Aimer l’entreprise n’est pas une compétence !

Par Phippe Watrelot

entreprise«Notre premier devoir, c’est de stimuler l’esprit d’entreprise dans notre pays. C’est d’abord le rôle de l’école», a déclaré lundi 29 avril François Hollande, lors d’une réception de 300 entrepreneurs à l’Élysée.  Et le président propose, «de la sixième à la terminale», un programme sur l’entrepreneuriat. On n’en sait guère plus sur le contenu de ce “programme” d’enseignement aujourd’hui et cela rend difficile les réactions et les analyses à chaud sur ces déclarations. Mais le passé récent et quelques principes nous permettent, au minimum, d’alerter sur les dérives possibles et de montrer en quoi cette annonce est potentiellement dangereuse.

 

Un contexte politique tendu.

Cette annonce qui s’inclut dans un ensemble plus vaste de mesures destinées à caresser les “pigeons” dans le sens des plumes risque dans le même temps d’être très mal interprétée à gauche et plus particulièrement dans le monde enseignant.

Sur le plan politique, ces annonces se situent dans un contexte de débats sur l’orientation de la politique menée par le gouvernement. Tout un pan de la gauche risque d’interpréter cela comme des gages de plus donnés au Medef après le blocage sur l’amnistie sociale et le débat sur l’A.N.I. Interrogé sur cette proposition parmi d’autres à France Inter, Jean Luc Mélenchon a déclaré que « les élèves avaient mieux à faire à l’École que d’apprendre la cupidité ». Ces paroles risquent d’avoir de l’écho dans le monde enseignant. 

Dans l’éducation, cette annonce peut être mal interprétée pour plusieurs raisons.

D’abord parce que cela peut apparaître comme un “enseignement de plus” parmi le grand nombre d’heures de cours consacrées à des “enseignement à… ” (la santé, la sécurité routière, les discriminations…), alors que pour certains enseignants cela se fait au détriment des “fondamentaux”. D’autant plus que cette annonce vient après celle de la semaine dernière sur l’enseignement de la morale laïque.

Ensuite, parce que cet enseignement de l’entreprenariat s’inscrit dans une longue liste des intrusions du politique dans l’enseignement.
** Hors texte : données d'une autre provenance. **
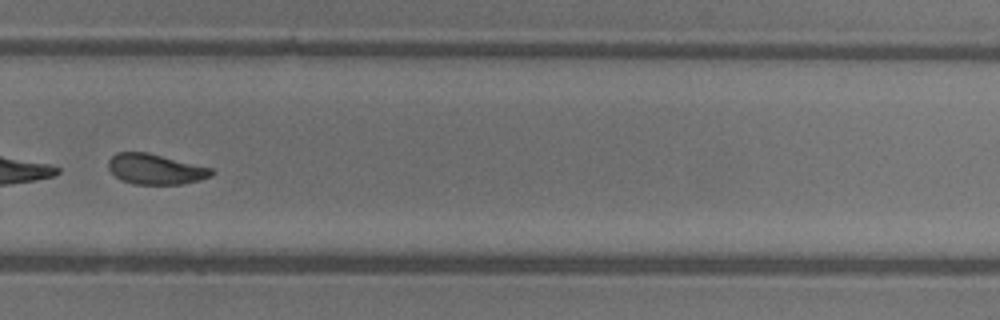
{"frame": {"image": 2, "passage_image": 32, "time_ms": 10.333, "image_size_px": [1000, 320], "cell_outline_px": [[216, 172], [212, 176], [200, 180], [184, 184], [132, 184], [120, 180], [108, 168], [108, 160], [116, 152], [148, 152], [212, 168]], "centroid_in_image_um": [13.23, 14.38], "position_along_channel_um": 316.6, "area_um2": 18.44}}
Et cela remet en cause les principes d’indépendance dans l’élaboration des programmes.

La refondation de l’École, enterrée avant même d’être votée ?

Parmi les institutions qui doivent être créées par la loi de programmation et d’orientation sur la refondation de l’École figure la création d’un Conseil Supérieur des Programmes. Ce conseil, composé de personnalités indépendantes est supposé piloter l’élaboration des programmes et d’éventuels nouveaux enseignements. Vincent Peillon a toujours présenté ce CSP comme une nécessité après une période où l’ élaboration des programmes était plus ou moins occulte (programmes du primaire de 2008) ou sous influence.

Avec cette proposition de programme sur l’entrepreneuriat, tout comme avec l’enseignement de la morale laïque, qui interviennent avant même le vote de la loi et semblent s’en dispenser, on peut se poser des questions sur la légitimité de cette future institution. D’autant plus que, dans le même temps, le ministère refusait de changer les programmes de 2008 contestés par de très nombreux enseignants, car il fallait respecter la procédure d’élaboration des programmes. Il y a comme un hiatus…

 

Développer l’esprit d’entreprendre…?

Venons en à la proposition elle même. On en sait pas beaucoup plus que ce qui a été dit lors d’un discours. Il s’agit de « stimuler l’esprit d’entreprise dans notre pays » et pour cela de proposer un enseignement de l’entrepreneuriat de la sixième à la Terminale.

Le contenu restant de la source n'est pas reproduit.